И Кэтрин заиграла, без малейшего смущения делясь своим даром с аудиторией, состоявшей из знаменитостей.
Сначала гости, привлеченные волшебными звуками в большой зал, внимали — ошеломленно и зачарованно. Затем, в ответ на предложение Кэтрин называть произведения, которые они хотели бы послушать, посыпались бесчисленные заявки. Репертуар пианистки был весьма обширен, и она с удовольствием исполняла и Баха, и Шопена, и Гершвина, и рок-н-ролл.
Как всегда, Кэтрин играла с огромной радостью и, как всегда, виртуозно, пока… не появился Джеймс. За минуту до этого, лукаво подмигнув жене, президент страны поинтересовался у Кэт, знает ли она «Я разлетаюсь на кусочки»? Кэтрин, разумеется, знала и как раз начала эту песню, когда вошел Джеймс.
«Как символично!» — подумала несчастная Кэт, чувствуя, как и сама разлетается на кусочки, что случалось всякий раз, когда Джеймс устремлял на нее свой пристальный взгляд. Щеки девушки вспыхнули розовым пламенем, а сердце учащенно забилось, что уж никак не было связано с последствиями длительной диеты. Кэт сегодня немного перекусила, и тело ее с благодарностью ответило на прекращение голодовки неожиданным взрывом энергии.
Кэтрин начинала уже привыкать к пылающим щекам и учащенному сердцебиению, возникавшему без предупреждения всякий раз, как Джеймс оказывался поблизости. Но сейчас она почувствовала, что даже ее совершенная техника начала разлетаться на кусочки. Изящный пальчик неожиданно ошибся клавишей — одной, потом второй! Разумеется, никто, кроме самой Кэтрин, не заметил этой неточности в легком и быстром волшебном танце ее прекрасных рук.
Но сама Кэтрин заметила и… О, как бы ей хотелось именно сейчас играть замечательно, легко, без фальши — для Джеймса. Но… не получалось. Так же как не получалось поднять глаза и встретиться с ним взглядом и улыбнуться — приветливо и благодарно. О да, Кэтрин запросто могла одарить очаровательной улыбкой президента Соединенных Штатов, и смело выдержать его восхищенный взгляд, и даже поговорить с ним, не прекращая замечательный танец искусных пальчиков на клавиатуре. Но она не смела взглянуть на Джеймса, не оборвав при этом, безнадежно и окончательно, свою игру.
Итак, Кэт играла, мысли ее путались, пальцы ее ошибались, но взглядом она так и не встретилась с Джеймсом.

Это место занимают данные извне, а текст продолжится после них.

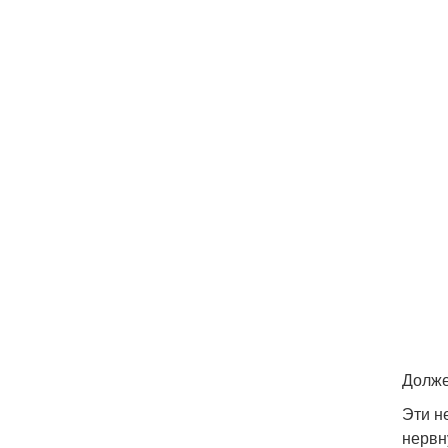
Долже
Эти н
нервн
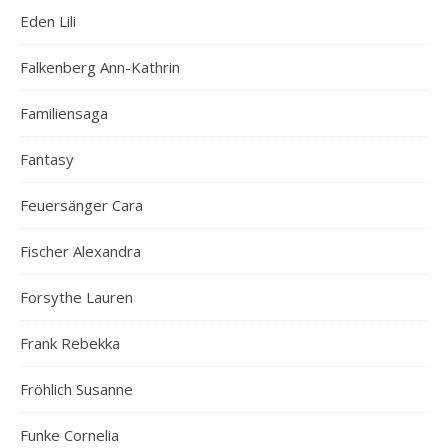
Eden Lili
Falkenberg Ann-Kathrin
Familiensaga
Fantasy
Feuersänger Cara
Fischer Alexandra
Forsythe Lauren
Frank Rebekka
Fröhlich Susanne
Funke Cornelia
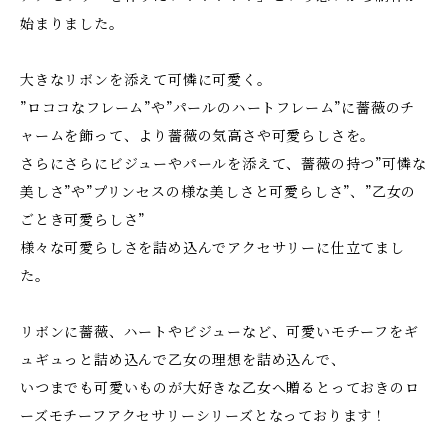
始まりました。
大きなリボンを添えて可憐に可愛く。
”ロココなフレーム”や”パールのハートフレーム”に薔薇のチ
ャームを飾って、より薔薇の気高さや可愛らしさを。
さらにさらにビジューやパールを添えて、薔薇の持つ”可憐な
美しさ”や”プリンセスの様な美しさと可愛らしさ”、”乙女の
ごとき可愛らしさ”
様々な可愛らしさを詰め込んでアクセサリーに仕立てまし
た。
リボンに薔薇、ハートやビジューなど、可愛いモチーフをギ
ュギュっと詰め込んで乙女の理想を詰め込んで、
いつまでも可愛いものが大好きな乙女へ贈るとっておきのロ
ーズモチーフアクセサリーシリーズとなっております！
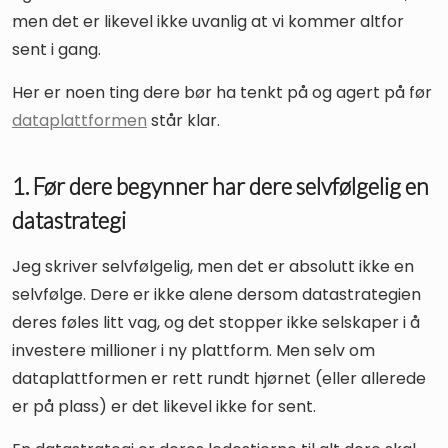
men det er likevel ikke uvanlig at vi kommer altfor
sent i gang.
Her er noen ting dere bør ha tenkt på og agert på før
dataplattformen
står klar.
1. Før dere begynner har dere selvfølgelig en
datastrategi
Jeg skriver selvfølgelig, men det er absolutt ikke en
selvfølge. Dere er ikke alene dersom datastrategien
deres føles litt vag, og det stopper ikke selskaper i å
investere millioner i ny plattform. Men selv om
dataplattformen er rett rundt hjørnet (eller allerede
er på plass) er det likevel ikke for sent.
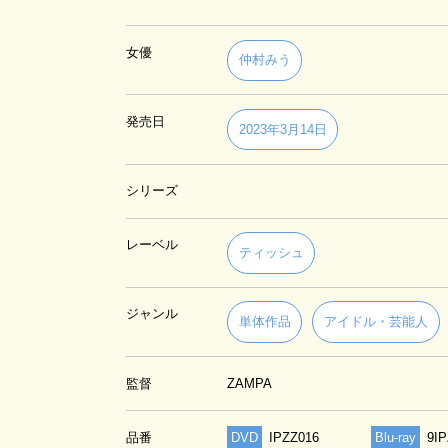
女優
仲村みう
発売日
2023年3月14日
シリーズ
レーベル
ティッシュ
ジャンル
単体作品
アイドル・芸能人
監督
ZAMPA
品番
DVD
IPZZ016
Blu-ray
9I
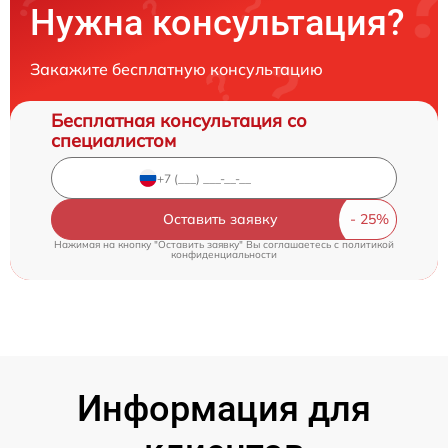
Нужна консультация?
Закажите бесплатную консультацию
Бесплатная консультация со
специалистом
Оставить заявку
Нажимая на кнопку "Оставить заявку" Вы соглашаетесь c
политикой
конфиденциальности
Информация для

Он оставался в зале совсем недолго. Стерлинг договорился с несколькими гостями об ужине на яхте, и они отправились в плавание. «Ночной ветер» все еще мелькал маленьким бело-голубым пятнышком в море, когда Кэтрин и Алекса покинули вечеринку.
— Мама?
— Кэт! — задохнулась Джейн от счастья. На глазах у нее выступили слезы, а голос наполнился радостью. Как же терпеливо и отчаянно они с Александром ждали возвращения своей любимой дочери! До чего нестерпимо им хотелось примчаться к Кэт, заключить в объятия и заверять снова и снова в своей безграничной родительской любви! Но Джейн и Александр понимали, что такое путешествие должна совершить Кэтрин. Кроме того, они понимали, что, даже начав свое возвращение домой — к любви, Кэт предстоит пройти длинный и трудный путь. И сейчас в конце концов это ее путешествие началось.
Джейн услышала в голосе дочери робкую надежду, чутко понимая, что и само слово «мама» для Кэт уже большой, смелый шаг. С мая месяца ее письма начинались «Здравствуйте» и «Bonjour», а не с таких знакомых и таких трогательных приветствий, как «Дорогие мама и папа» или «Милые мамочка и папочка».
— Привет. А папа дома?
— Он как раз идет наверх взять другую трубку.
Они молча подождали, пока Александр не поднял трубку второго телефона.
— Как ты, Кэт? — Голос его чуть дрожал от волнения.